A George Soros-funded NGO which is trying to push gay marriage on Cambodia “must close”, said Prime Minister Hun Sen, accusing the group of serving foreign interests.
“The Cambodian Center for Human Rights (CCHR) must close, because they take their directions from foreigners,” he told a gathering of garment workers. “The ministry of the interior should look into this.”
“If it is an international NGO, it’s not an issue,” he continued. “But this one is [registered as] Cambodian, which foreigners had created to do this and do that.”
The CCHR was founded in 2002 by former opposition leader Kem Sokha, who is currently awaiting trial on treason charges, accused of conspiracy to foment a colour revolution, after it emerged he told supporters he had received advice from U.S. experts.
A report published by the organisation last Thursday, entitled ‘Cambodia’s Rainbow Families’, demanded the nation grant gay couples the right to marry and adopt children.
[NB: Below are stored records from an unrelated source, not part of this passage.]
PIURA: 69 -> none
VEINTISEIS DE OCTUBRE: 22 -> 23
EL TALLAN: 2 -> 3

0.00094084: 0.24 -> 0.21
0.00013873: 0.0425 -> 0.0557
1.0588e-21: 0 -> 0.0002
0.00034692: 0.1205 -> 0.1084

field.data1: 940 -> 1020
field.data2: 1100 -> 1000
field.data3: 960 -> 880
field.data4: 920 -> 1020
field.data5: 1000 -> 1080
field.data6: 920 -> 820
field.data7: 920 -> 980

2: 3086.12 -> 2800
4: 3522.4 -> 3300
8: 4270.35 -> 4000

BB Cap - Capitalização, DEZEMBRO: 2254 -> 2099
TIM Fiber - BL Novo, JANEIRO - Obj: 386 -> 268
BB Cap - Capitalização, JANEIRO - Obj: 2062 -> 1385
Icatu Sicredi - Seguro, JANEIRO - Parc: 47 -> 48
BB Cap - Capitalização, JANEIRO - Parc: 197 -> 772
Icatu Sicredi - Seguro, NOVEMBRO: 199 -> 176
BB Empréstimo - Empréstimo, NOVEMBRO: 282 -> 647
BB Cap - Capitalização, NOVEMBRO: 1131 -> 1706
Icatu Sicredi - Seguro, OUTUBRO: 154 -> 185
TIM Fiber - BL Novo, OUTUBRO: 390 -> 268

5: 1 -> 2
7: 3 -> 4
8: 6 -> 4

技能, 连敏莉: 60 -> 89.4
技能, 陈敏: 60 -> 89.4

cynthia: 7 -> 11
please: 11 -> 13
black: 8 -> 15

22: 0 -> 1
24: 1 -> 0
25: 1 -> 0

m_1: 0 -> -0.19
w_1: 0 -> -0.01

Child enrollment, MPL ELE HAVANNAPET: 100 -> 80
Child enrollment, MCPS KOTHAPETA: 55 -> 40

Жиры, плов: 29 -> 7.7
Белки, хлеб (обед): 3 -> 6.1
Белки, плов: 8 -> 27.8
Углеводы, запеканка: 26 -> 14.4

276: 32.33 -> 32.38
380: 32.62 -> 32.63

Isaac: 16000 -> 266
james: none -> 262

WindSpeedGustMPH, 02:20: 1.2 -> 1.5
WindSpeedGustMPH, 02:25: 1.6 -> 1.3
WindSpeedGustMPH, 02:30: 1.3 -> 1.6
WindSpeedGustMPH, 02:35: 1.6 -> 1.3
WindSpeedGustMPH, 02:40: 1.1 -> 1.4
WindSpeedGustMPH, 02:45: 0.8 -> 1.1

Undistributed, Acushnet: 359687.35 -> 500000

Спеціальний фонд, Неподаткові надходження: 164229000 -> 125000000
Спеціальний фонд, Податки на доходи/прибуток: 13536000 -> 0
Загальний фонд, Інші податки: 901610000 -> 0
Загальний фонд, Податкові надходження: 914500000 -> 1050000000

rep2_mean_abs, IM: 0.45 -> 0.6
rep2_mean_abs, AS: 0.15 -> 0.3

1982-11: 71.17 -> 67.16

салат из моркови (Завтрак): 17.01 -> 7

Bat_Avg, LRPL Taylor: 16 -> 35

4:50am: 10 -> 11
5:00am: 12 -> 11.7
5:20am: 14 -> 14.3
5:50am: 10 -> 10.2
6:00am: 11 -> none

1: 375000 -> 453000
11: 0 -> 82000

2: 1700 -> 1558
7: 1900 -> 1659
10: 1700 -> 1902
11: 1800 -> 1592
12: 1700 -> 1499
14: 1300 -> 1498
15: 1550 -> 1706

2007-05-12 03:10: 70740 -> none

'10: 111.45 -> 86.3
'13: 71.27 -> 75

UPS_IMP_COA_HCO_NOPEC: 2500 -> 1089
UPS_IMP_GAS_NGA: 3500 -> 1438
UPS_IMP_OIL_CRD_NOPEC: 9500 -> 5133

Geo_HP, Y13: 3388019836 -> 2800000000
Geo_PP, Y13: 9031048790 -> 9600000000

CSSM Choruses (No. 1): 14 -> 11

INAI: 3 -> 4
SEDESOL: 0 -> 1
Based on interviews with 121 individuals in LGBTIQ (lesbian, gay, bisexual, transgender, intersex, ‘queer’) relationships, the report also urged the introduction of a “gender identity law” which would allow people to change their birth gender on official documents.
Funded by Soros’s Open Society Institute, with other backers including the U.S. Department of State, the British Embassy in Phnom Penh and the European Union (EU), the CCHR describes itself as “a leading non-aligned, independent, non-governmental organisation that works to promote and protect democracy and respect for human rights.”
According to the Phnom Penh Post, the organisation is one of a handful of NGOs funded by the globalist billionaire that Ministry of Interior lawyers have accused of being complicit of the opposition’s alleged attempt to overthrow the Cambodian government, which is a close ally of China.
In August, the government shuttered the Soros-backed National Democratic Institute (NDI) and gave staff members from abroad a week to leave the country, for failing to register with the Ministry of Foreign Affairs and tax department — a violation of NGO laws.
The organisation’s neutrality was questioned after leaked documents from a training session with Cambodia’s opposition appeared to show the NDI providing them with a strategy to defeat the government in elections next year.
Soros’s Open Society Institute was named by a lawmaker from the ruling Cambodian People’s Party (CPP) in a presentation entitled “Colour Revolution and War Destruction” made to about 100 parliamentary staff members at the National Assembly, the Phnom Penh Post reported in May.
Chheang Vun accused the Hungarian financier’s international grantmaking network, its grantee NDI and its “partner” Freedom House, along with the U.S. of using civil society actors to push regime change in countries that follow their own interests.
Last week, Breitbart London reported on the U.S. State Department’s controversial announcement it will be splashing $700,000 on “democracy and human rights programming” in Hungary, where the conservative government has spoken out against Soros’s funding network.
Hungarian Prime Minister Viktor Orbán last month denounced the mass migration agenda aggressively pushed by NGOs backed by Open Society Foundations as a means to eradicate Europe’s cultures and Christian identity.
“The Soros network has an extensive sphere of influence within the European Parliament and other EU bodies,” Orbán said, stating that the network aims “to build a Europe of mixed population and to condemn the Hungarian government for opposing their view on migration”.